YOUR GOAL: Copy out the extracted text from all of the data below word for word, leaving the page images out of your answer.

[Page images with extracted text]
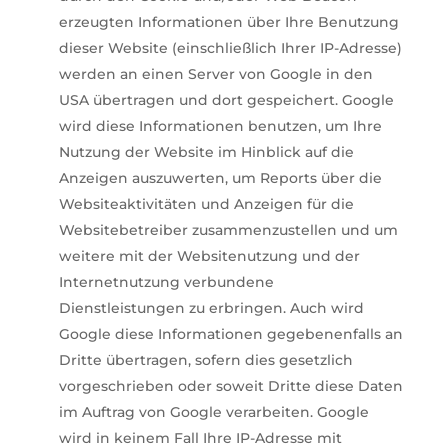
erzeugten Informationen über Ihre Benutzung
dieser Website (einschließlich Ihrer IP-Adresse)
werden an einen Server von Google in den
USA übertragen und dort gespeichert. Google
wird diese Informationen benutzen, um Ihre
Nutzung der Website im Hinblick auf die
Anzeigen auszuwerten, um Reports über die
Websiteaktivitäten und Anzeigen für die
Websitebetreiber zusammenzustellen und um
weitere mit der Websitenutzung und der
Internetnutzung verbundene
Dienstleistungen zu erbringen. Auch wird
Google diese Informationen gegebenenfalls an
Dritte übertragen, sofern dies gesetzlich
vorgeschrieben oder soweit Dritte diese Daten
im Auftrag von Google verarbeiten. Google
wird in keinem Fall Ihre IP-Adresse mit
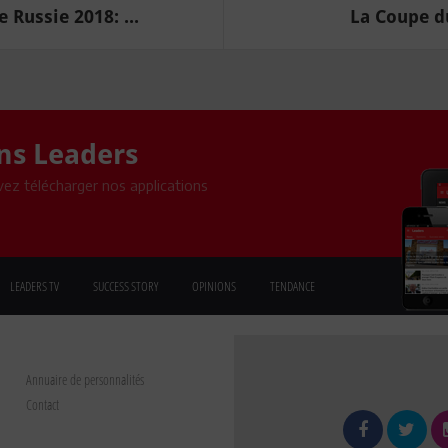
Russie 2018: ...
La Coupe du
ons Leaders
ez télécharger nos applications
LEADERS TV
SUCCESS STORY
OPINIONS
TENDANCE
Annuaire de personnalités
Contact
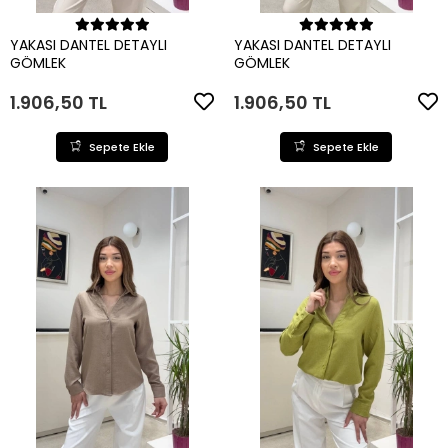
Sepete Ekle
Sepete Ekle
YAKASI DANTEL DETAYLI
YAKASI DANTEL DETAYLI
GÖMLEK
GÖMLEK
1.906,50 TL
1.906,50 TL
Sepete Ekle
Sepete Ekle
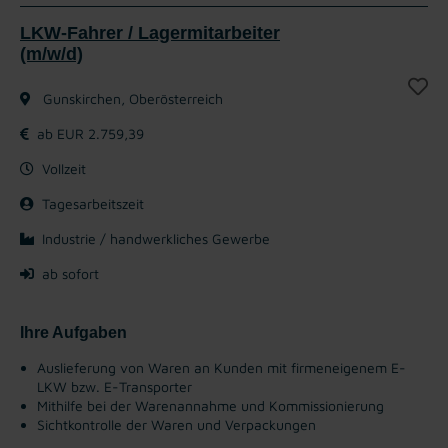
LKW-Fahrer / Lagermitarbeiter
(m/w/d)
Gunskirchen, Oberösterreich
ab EUR 2.759,39
Vollzeit
Tagesarbeitszeit
Industrie / handwerkliches Gewerbe
ab sofort
Ihre Aufgaben
Auslieferung von Waren an Kunden mit firmeneigenem E-
LKW bzw. E-Transporter
Mithilfe bei der Warenannahme und Kommissionierung
Sichtkontrolle der Waren und Verpackungen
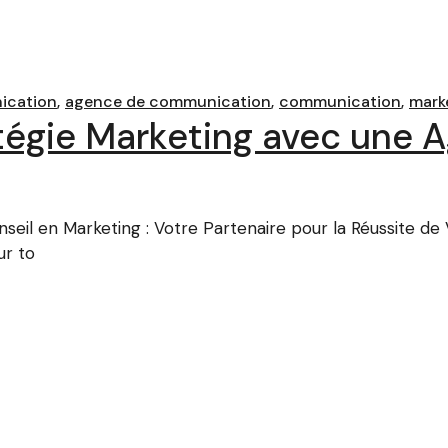
ication
agence de communication
communication
mark
tégie Marketing avec une 
eil en Marketing : Votre Partenaire pour la Réussite de
ur to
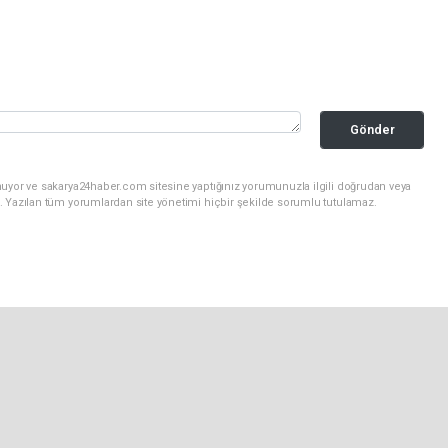
Gönder
nuyor ve sakarya24haber.com sitesine yaptığınız yorumunuzla ilgili doğrudan veya
. Yazılan tüm yorumlardan site yönetimi hiçbir şekilde sorumlu tutulamaz.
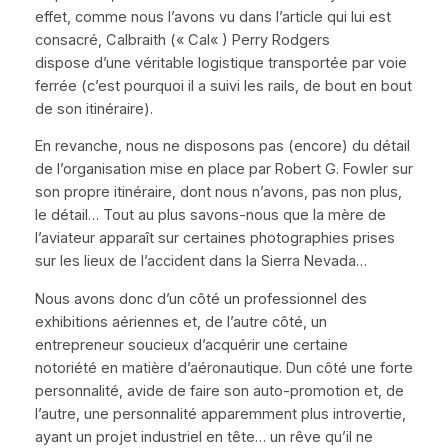
effet, comme nous l’avons vu dans l’article qui lui est
consacré, Calbraith (
«
Cal
«
) Perry Rodgers
dispose d’une véritable logistique transportée par voie
ferrée (c’est pourquoi il a suivi les rails, de bout en bout
de son itinéraire).
En revanche, nous ne disposons pas (encore) du détail
de l’organisation mise en place par Robert G. Fowler sur
son propre itinéraire, dont nous n’avons, pas non plus,
le détail… Tout au plus savons-nous que la mère de
l’aviateur apparaît sur certaines photographies prises
sur les lieux de l’accident dans la Sierra Nevada…
Nous avons donc d’un côté un professionnel des
exhibitions aériennes et, de l’autre côté, un
entrepreneur soucieux d’acquérir une certaine
notoriété en matière d’aéronautique. Dun côté une forte
personnalité, avide de faire son auto-promotion et, de
l’autre, une personnalité apparemment plus introvertie,
ayant un projet industriel en tête… un rêve qu’il ne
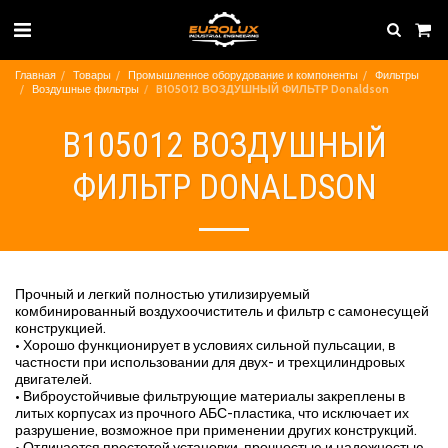
Главная
Товары
Промышленное оборудование и компоненты
Фильтры
Воздушные фильтры
B105012 ВОЗДУШНЫЙ ФИЛЬТР Donaldson
B105012 ВОЗДУШНЫЙ
ФИЛЬТР DONALDSON
Прочный и легкий полностью утилизируемый
комбинированный воздухоочиститель и фильтр с самонесущей
конструкцией.
• Хорошо функционирует в условиях сильной пульсации, в
частности при использовании для двух- и трехцилиндровых
двигателей.
• Виброустойчивые фильтрующие материалы закреплены в
литых корпусах из прочного АБС-пластика, что исключает их
разрушение, возможное при применении других конструкций.
• Отличается простотой установки, прочностью и надежностью.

RESULT FOR THIS TASK:
erzeugten Informationen über Ihre Benutzung
dieser Website (einschließlich Ihrer IP-Adresse)
werden an einen Server von Google in den
USA übertragen und dort gespeichert. Google
wird diese Informationen benutzen, um Ihre
Nutzung der Website im Hinblick auf die
Anzeigen auszuwerten, um Reports über die
Websiteaktivitäten und Anzeigen für die
Websitebetreiber zusammenzustellen und um
weitere mit der Websitenutzung und der
Internetnutzung verbundene
Dienstleistungen zu erbringen. Auch wird
Google diese Informationen gegebenenfalls an
Dritte übertragen, sofern dies gesetzlich
vorgeschrieben oder soweit Dritte diese Daten
im Auftrag von Google verarbeiten. Google
wird in keinem Fall Ihre IP-Adresse mit
Russie 2018: ...
La Coupe du
ons Leaders
ez télécharger nos applications
LEADERS TV
SUCCESS STORY
OPINIONS
TENDANCE
Annuaire de personnalités
Contact
Sepete Ekle
Sepete Ekle
YAKASI DANTEL DETAYLI
YAKASI DANTEL DETAYLI
GÖMLEK
GÖMLEK
1.906,50 TL
1.906,50 TL
Sepete Ekle
Sepete Ekle
LKW-Fahrer / Lagermitarbeiter
(m/w/d)
Gunskirchen, Oberösterreich
ab EUR 2.759,39
Vollzeit
Tagesarbeitszeit
Industrie / handwerkliches Gewerbe
ab sofort
Ihre Aufgaben
Auslieferung von Waren an Kunden mit firmeneigenem E-
LKW bzw. E-Transporter
Mithilfe bei der Warenannahme und Kommissionierung
Sichtkontrolle der Waren und Verpackungen
ication
agence de communication
communication
mark
tégie Marketing avec une 
eil en Marketing : Votre Partenaire pour la Réussite de
ur to
Gönder
nuyor ve sakarya24haber.com sitesine yaptığınız yorumunuzla ilgili doğrudan veya
. Yazılan tüm yorumlardan site yönetimi hiçbir şekilde sorumlu tutulamaz.
effet, comme nous l’avons vu dans l’article qui lui est
consacré, Calbraith (
«
Cal
«
) Perry Rodgers
dispose d’une véritable logistique transportée par voie
ferrée (c’est pourquoi il a suivi les rails, de bout en bout
de son itinéraire).
En revanche, nous ne disposons pas (encore) du détail
de l’organisation mise en place par Robert G. Fowler sur
son propre itinéraire, dont nous n’avons, pas non plus,
le détail… Tout au plus savons-nous que la mère de
l’aviateur apparaît sur certaines photographies prises
sur les lieux de l’accident dans la Sierra Nevada…
Nous avons donc d’un côté un professionnel des
exhibitions aériennes et, de l’autre côté, un
entrepreneur soucieux d’acquérir une certaine
notoriété en matière d’aéronautique. Dun côté une forte
personnalité, avide de faire son auto-promotion et, de
l’autre, une personnalité apparemment plus introvertie,
ayant un projet industriel en tête… un rêve qu’il ne
Главная
Товары
Промышленное оборудование и компоненты
Фильтры
Воздушные фильтры
B105012 ВОЗДУШНЫЙ ФИЛЬТР Donaldson
B105012 ВОЗДУШНЫЙ
ФИЛЬТР DONALDSON
Прочный и легкий полностью утилизируемый
комбинированный воздухоочиститель и фильтр с самонесущей
конструкцией.
• Хорошо функционирует в условиях сильной пульсации, в
частности при использовании для двух- и трехцилиндровых
двигателей.
• Виброустойчивые фильтрующие материалы закреплены в
литых корпусах из прочного АБС-пластика, что исключает их
разрушение, возможное при применении других конструкций.
• Отличается простотой установки, прочностью и надежностью.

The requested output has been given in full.